I've been running into this a lot personally. I also have been focusing on 1.3.1 compliance when I tell people around me that it is an issue.

My problem is that, depending on how your website is made and managed, web content creators will may heading levels based off of their visual appearance rather than page structure.

When I justify heading levels to people I cite guideline 141 which states that
"To facilitate navigation and understanding of overall document structure, authors should use headings that are properly nested (e.g., h1 followed by h2, h2 followed by h2 or h3, h3 followed by h3 or h4, etc.)." [1]

An important note that is in line with Glen's comments; their tutorial [2] reinforces that headings should be in order, but states that
"In fixed sections of the page, for example in sidebars, the heading ranks should not change depending on the ranks in the content area.

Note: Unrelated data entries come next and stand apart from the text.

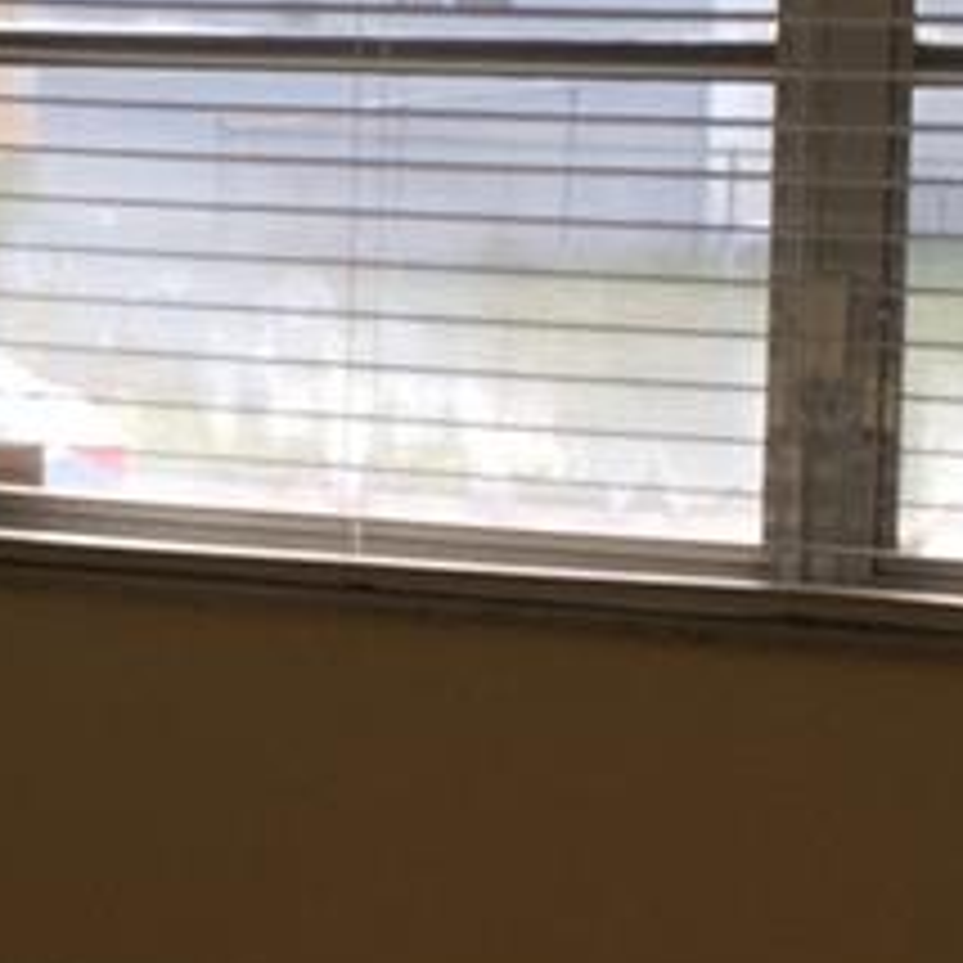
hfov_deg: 12.1
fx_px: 4532
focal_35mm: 144
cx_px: 202
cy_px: 486
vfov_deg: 12.1
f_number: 2.2
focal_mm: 4.15
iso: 32
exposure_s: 1/80
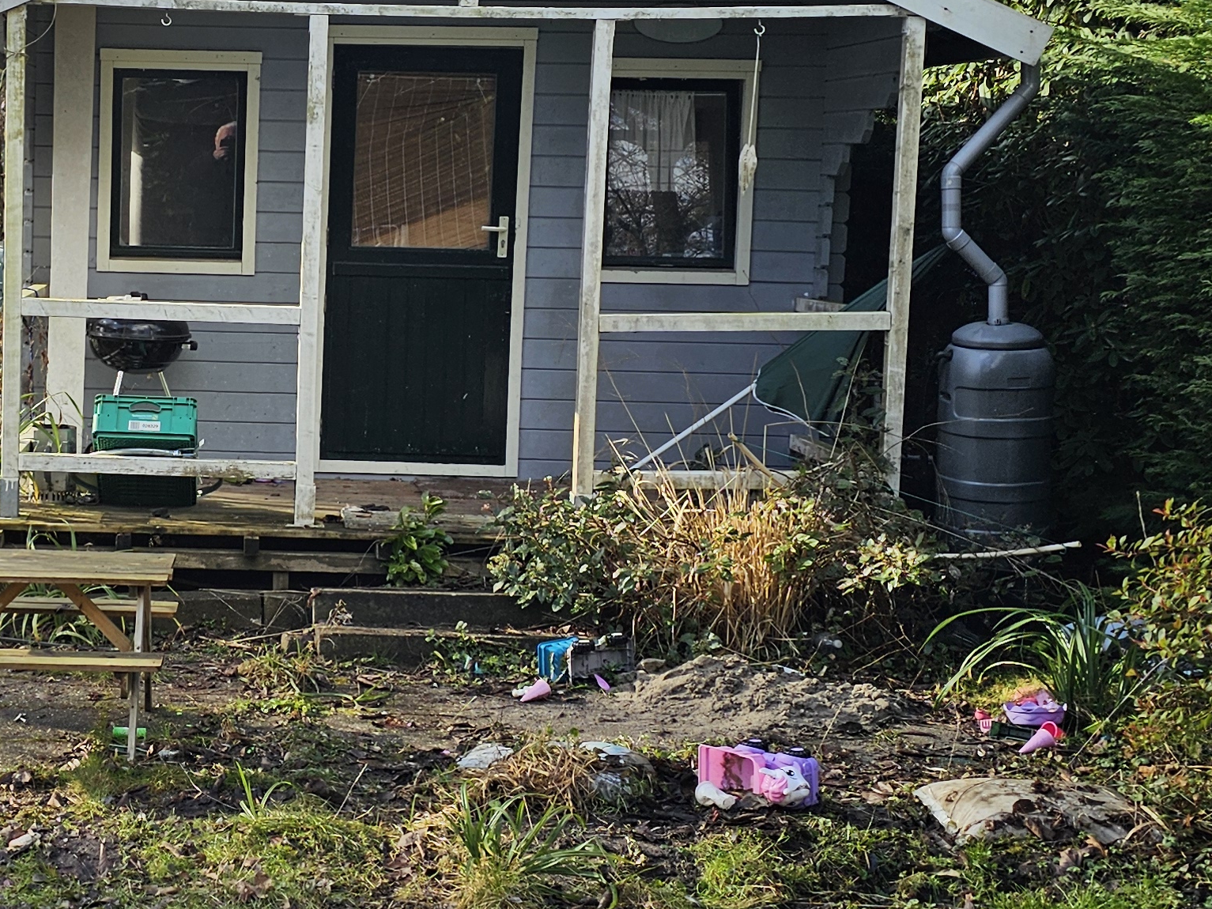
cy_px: 379
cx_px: 187
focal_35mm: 60
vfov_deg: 24.4
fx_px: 2101
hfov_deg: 31.1
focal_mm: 6.3
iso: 10
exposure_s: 1/281
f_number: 1.7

In those cases, consistency across pages is more important."

Someone tell me if I am wrong, (I am new to this,) but I typically feel that if someone is using headings out of order for *main content* on a page, as opposed to elements that are consistent to a set of pages (e.g. navigation bar, sidebar, contact info), in such cases the headings should be fixed. Is that in line with what you all practice?

Brennan

[1] https://www.w3.org/TR/WCAG20-TECHS/G141.html
[2] https://www.w3.org/WAI/tutorials/page-structure/headings/


-----Original Message-----
From: WebAIM-Forum < <EMAIL REMOVED> > On Behalf Of glen walker
Sent: Saturday, March 9, 2019 11:17 AM
To: WebAIM Discussion List < <EMAIL REMOVED> >
Subject: Re: [WebAIM] Heading structure

I agree with Patrick on 1.3.1 but be careful that you don't automatically flag an error just because the heading levels aren't in order. 1.3.1 just says you can determine the "structure, and relationships". It doesn't say the headings must be in order (although that's generally the recommendation).

I've seen pages where an H1 is not the first heading on a page (in the DOM) but it made perfect sense so wasn't an error. I believe it had something to do with the H1 in the <main> but the <header> or left <nav> had a sub-heading in it.

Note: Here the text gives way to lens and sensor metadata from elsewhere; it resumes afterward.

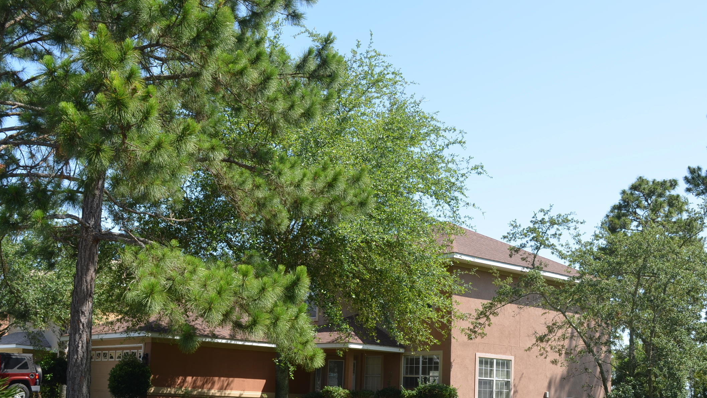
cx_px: 370
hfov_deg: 46.4
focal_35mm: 44
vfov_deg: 27.0
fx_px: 825
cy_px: 252
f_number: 7.1
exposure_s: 1/200
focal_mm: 24
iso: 100
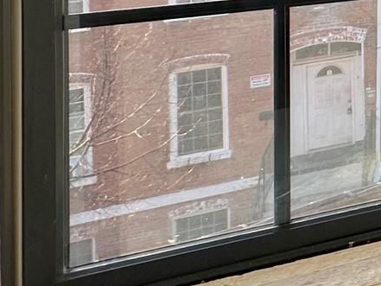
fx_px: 716
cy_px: -178
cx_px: 789
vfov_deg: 19.0
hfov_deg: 18.1
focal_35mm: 65
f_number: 2.2
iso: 40
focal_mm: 2.22
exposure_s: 1/237
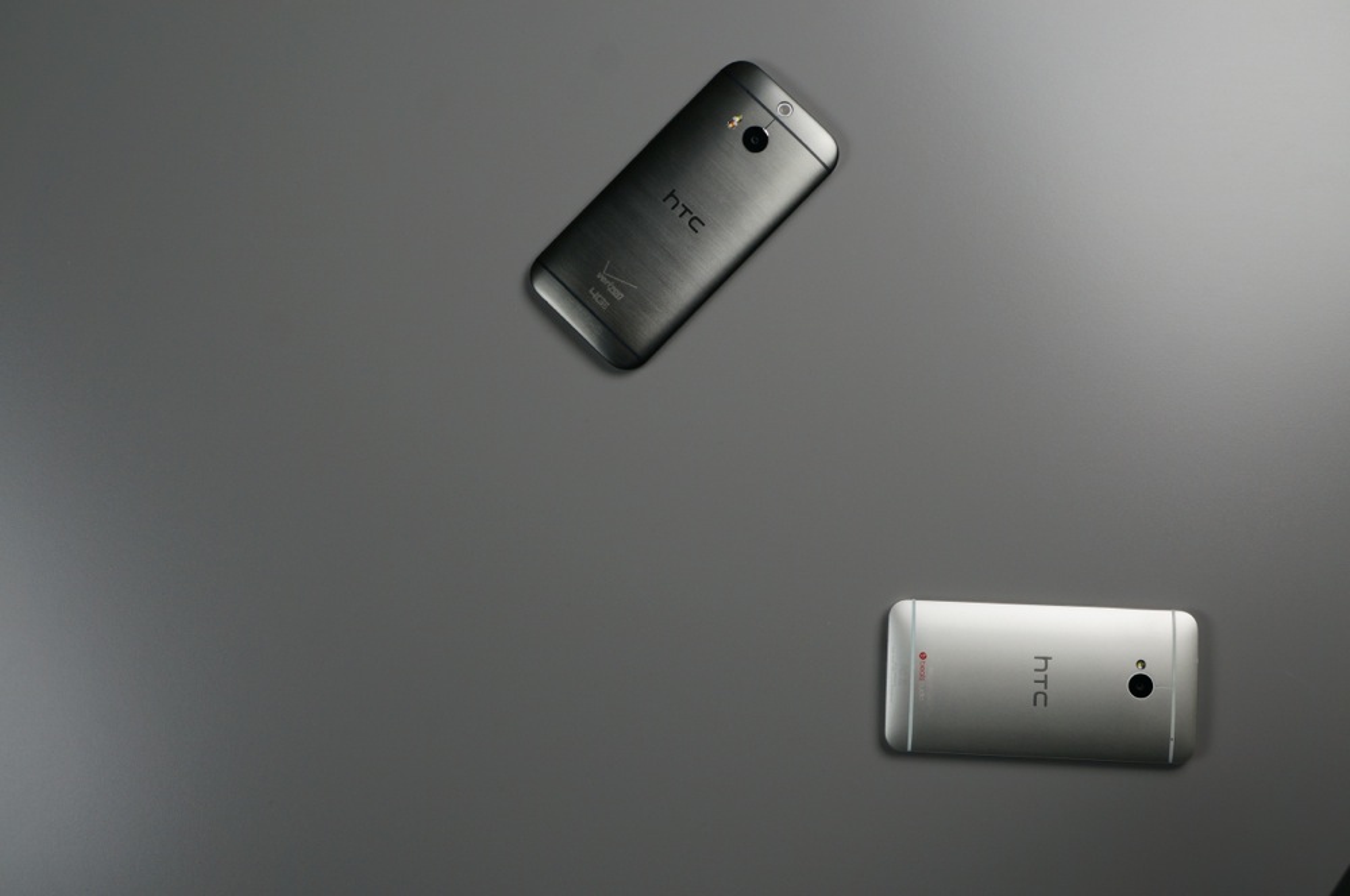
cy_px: 448
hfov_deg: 43.7
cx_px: 675
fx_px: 1685
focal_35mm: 45
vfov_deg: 29.8
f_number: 6.3
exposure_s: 1/60
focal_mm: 30
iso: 250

And sometimes skipping a level is ok too. If you have a common pattern on your pages where you have H1-H3 on the main part of the page then H4 in the footer, but then you have a page that doesn't have as much info so it only has H1 and H2, the footer should still be H4 so that it's consistent with the other pages. You skipped H3 but that's ok. Again, the "structure, and relationships" are understood so it passes 1.3.1.